Collected data
══════

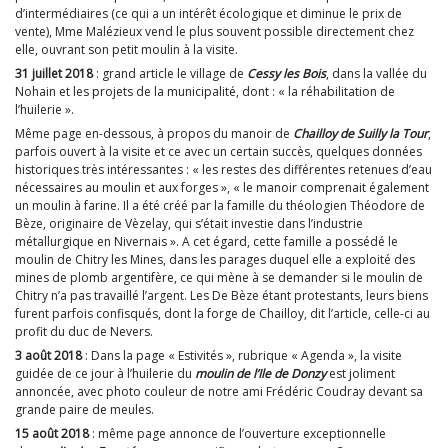
d’intermédiaires (ce qui a un intérêt écologique et diminue le prix de
vente), Mme Malézieux vend le plus souvent possible directement chez
elle, ouvrant son petit moulin à la visite.
31 juillet 2018
: grand article le village de
Cessy les Bois
, dans la vallée du
Nohain et les projets de la municipalité, dont : « la réhabilitation de
l’huilerie ».
Même page en-dessous, à propos du manoir de
Chailloy de Suilly la Tour
,
parfois ouvert à la visite et ce avec un certain succès, quelques données
historiques très intéressantes : « les restes des différentes retenues d’eau
nécessaires au moulin et aux forges », « le manoir comprenait également
un moulin à farine. Il a été créé par la famille du théologien Théodore de
Bèze, originaire de Vèzelay, qui s’était investie dans l’industrie
métallurgique en Nivernais ». A cet égard, cette famille a possédé le
moulin de Chitry les Mines, dans les parages duquel elle a exploité des
mines de plomb argentifère, ce qui mène à se demander si le moulin de
Chitry n’a pas travaillé l’argent. Les De Bèze étant protestants, leurs biens
furent parfois confisqués, dont la forge de Chailloy, dit l’article, celle-ci au
profit du duc de Nevers.
3 août 2018
: Dans la page « Estivités », rubrique « Agenda », la visite
guidée de ce jour à l’huilerie du
moulin de l’Ile de Donzy
est joliment
annoncée, avec photo couleur de notre ami Frédéric Coudray devant sa
grande paire de meules.
15 août 2018
: même page annonce de l’ouverture exceptionnelle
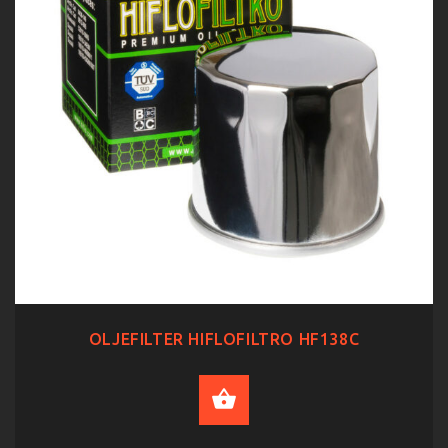
OLJEFILTER HIFLOFILTRO HF138C
ADD TO CART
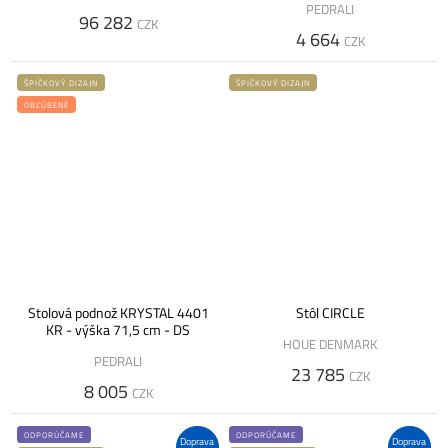
PEDRALI
96 282
CZK
4 664
CZK
ŠPIČKOVÝ DIZAJN
ŠPIČKOVÝ DIZAJN
OBĽÚBENÉ
Stolová podnož KRYSTAL 4401
Stôl CIRCLE
KR - výška 71,5 cm - DS
HOUE DENMARK
PEDRALI
23 785
CZK
8 005
CZK
ODPORÚČAME
ODPORÚČAME
Doprava
Doprava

══════

* Requirement: Render the lines from the one containing "OLJEFILTER HIFLOFILTRO HF138C" through the end of the records as a Markdown table with two columns, No. for the row number and Line for the text, skipping blank lines. Leave the pictures out.

* Result below:
| No. | Line |
|---|---|
| 1 | OLJEFILTER HIFLOFILTRO HF138C |
| 2 | ADD TO CART |
| 3 | PEDRALI |
| 4 | 96 282 |
| 5 | CZK |
| 6 | 4 664 |
| 7 | CZK |
| 8 | ŠPIČKOVÝ DIZAJN |
| 9 | ŠPIČKOVÝ DIZAJN |
| 10 | OBĽÚBENÉ |
| 11 | Stolová podnož KRYSTAL 4401 |
| 12 | Stôl CIRCLE |
| 13 | KR - výška 71,5 cm - DS |
| 14 | HOUE DENMARK |
| 15 | PEDRALI |
| 16 | 23 785 |
| 17 | CZK |
| 18 | 8 005 |
| 19 | CZK |
| 20 | ODPORÚČAME |
| 21 | ODPORÚČAME |
| 22 | Doprava |
| 23 | Doprava |